Marketers originally thought that Facebook, YouTube, and Twitter would let them bypass mainstream media and connect directly with customers. Hoping to attract huge audiences to their brands, they spent billions producing their own creative content. But consumers never showed up. In fact, social media seems to have made brands less significant.

What happened? The issue is, social media has transformed how culture works, in a way that weakens certain branding techniques. It has united once-isolated communities into influential crowdcultures. Crowdcultures are very prolific cultural innovators. Their members produce their own content—so well that companies simply can’t compete. Consider that people making videos in their living rooms top the charts on YouTube, which few companies have managed to crack.

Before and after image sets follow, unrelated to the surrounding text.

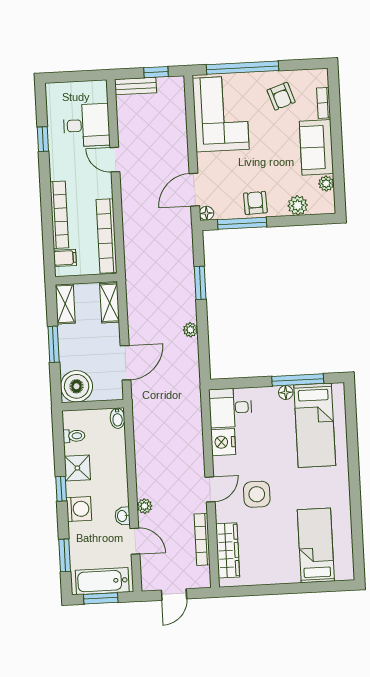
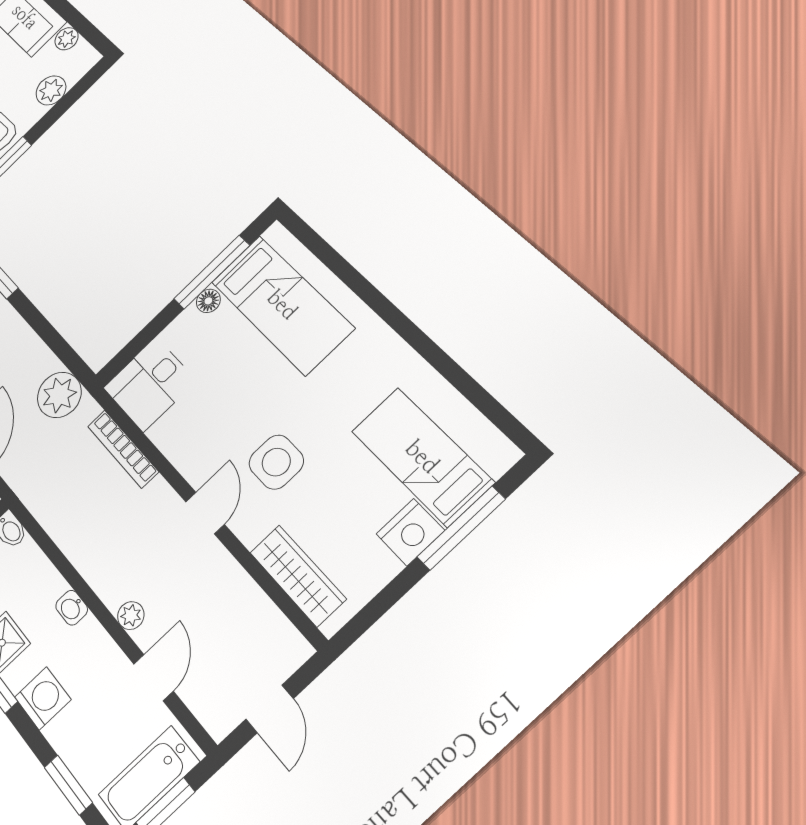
plant: (190, 330) -> (59, 395), moved, width x1.88, depth x1.88
nightstand: (223, 442) -> (410, 532), moved, turned -90
washbasin: (122, 516) -> (72, 608), moved
bookcase: (202, 539) -> (123, 449), moved
door: (135, 541) -> (153, 678), hinge flipped
window: (306, 588) -> (461, 528), added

While they diminish the impact of branded content, crowdcultures grease the wheels for an alternative approach, cultural branding. In it, a brand sets itself apart by promoting a new ideology that springs from the crowd. Chipotle did this successfully when it made two short films critiquing industrial food, tapping into a movement that began in the organic-farming subculture and blew up into a mainstream concern on social media. Other good examples come from personal care. Axe revived its brand by becoming an over-the-top cheerleader for the “lad” crowd that arose as a response to politically correct gender politics. Dove championed the other side of the divide, with campaigns that spoke to crowdculture concerns about unhealthy beauty standards for women.

Brands succeed when they break through in culture, and crowdcultures are a great vehicle for doing that. But firms can’t identify the critical opportunities by relying on traditional segmentation and trend reports.